À FAIRE –
A: Remplacez « Wahutu » par « Bahutu » et recopiez le texte fourni entre « L’Univers Educatif Hutu » et « manque de jugement). » inclus.
B: D'après le texte fourni, combien de fois les Hutu sont-ils plus nombreux que les Watussi, selon R. Kandt ?

L’Univers Educatif Hutu Sous La Monarchie Rwandaise
Le résident allemand R. Kandt dans CaputNili: « Les Wahutu ont un comportement étrange. En présence de leurs maîtres ils sont graves et réservés et se dérobent aux questions. Mais lorsque nous sommes seuls avec eux, ils nous disent presque tout ce que nous voulons savoir et même ce que je ne voudrais pas savoir, car je suis impuissant devant leur requête et leurs difficultés, lorsqu’ils se plaignent de l’oppression qu’ils doivent subir et de leur privation totale de tout droit. A plusieurs reprises je leur ai dit de se débrouiller eux-mêmes en leur disant que eux, qui sont cent fois plus nombreux que les Watussi, savent seulement gémir et se plaindre comme des femmes » .
-Un adage : « L’intelligence du Hutu le laisse étaler ce qu’il a » (c’est-à-dire il laisse voir ce qu’il pense, signe « évident » d’un manque de jugement).

DONNÉES À ANALYSER –
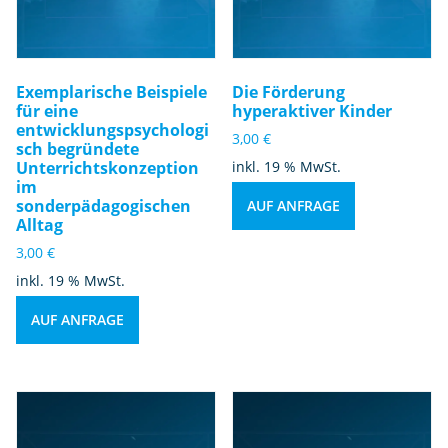
Exemplarische Beispiele
Die Förderung
für eine
hyperaktiver Kinder
entwicklungspsychologi
3,00
€
sch begründete
Unterrichtskonzeption
inkl. 19 % MwSt.
im
sonderpädagogischen
AUF ANFRAGE
Alltag
3,00
€
inkl. 19 % MwSt.
AUF ANFRAGE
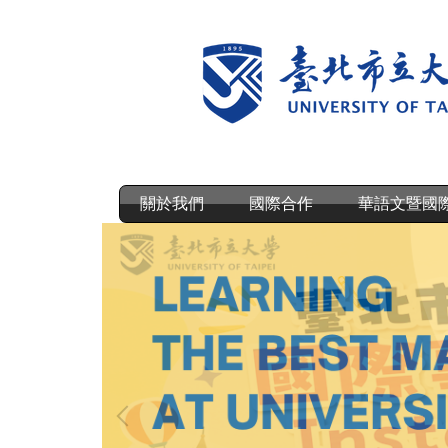
跳
到
主
要
內
容
區
關於我們
國際合作
華語文暨國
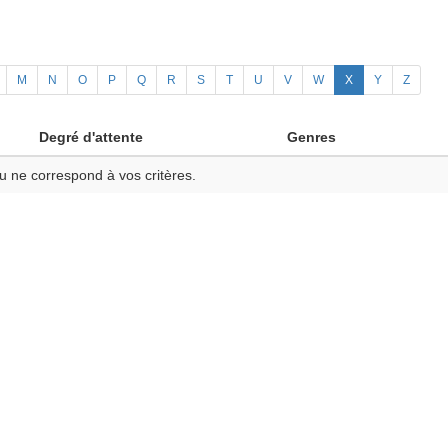
M
N
O
P
Q
R
S
T
U
V
W
X
Y
Z
Degré d'attente
Genres
u ne correspond à vos critères.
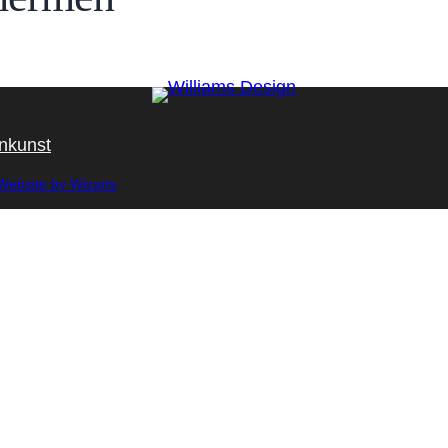
inkunst
Website by Wizarts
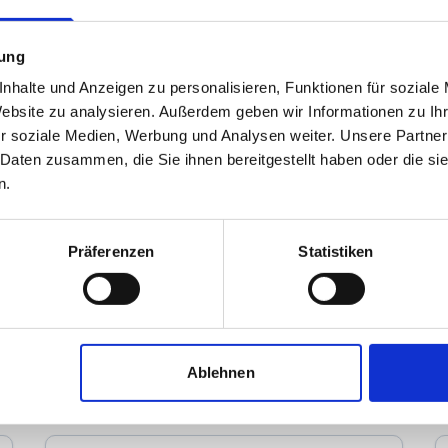
mung
nhalte und Anzeigen zu personalisieren, Funktionen für soziale
Website zu analysieren. Außerdem geben wir Informationen zu I
r soziale Medien, Werbung und Analysen weiter. Unsere Partner
 Daten zusammen, die Sie ihnen bereitgestellt haben oder die s
n.
UK Immobilien
Präferenzen
Statistiken
Immobilienmakler
Auf der Kuhr 38
60435
Frankfurt am Main
zum Anbieter
Ablehnen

RÉSULTATS ATTENDUS –
A:
L’Univers Educatif Hutu Sous La Monarchie Rwandaise
Le résident allemand R. Kandt dans CaputNili: « Les Bahutu ont un comportement étrange. En présence de leurs maîtres ils sont graves et réservés et se dérobent aux questions. Mais lorsque nous sommes seuls avec eux, ils nous disent presque tout ce que nous voulons savoir et même ce que je ne voudrais pas savoir, car je suis impuissant devant leur requête et leurs difficultés, lorsqu’ils se plaignent de l’oppression qu’ils doivent subir et de leur privation totale de tout droit. A plusieurs reprises je leur ai dit de se débrouiller eux-mêmes en leur disant que eux, qui sont cent fois plus nombreux que les Watussi, savent seulement gémir et se plaindre comme des femmes » .
-Un adage : « L’intelligence du Hutu le laisse étaler ce qu’il a » (c’est-à-dire il laisse voir ce qu’il pense, signe « évident » d’un manque de jugement).

B: Cent fois plus nombreux.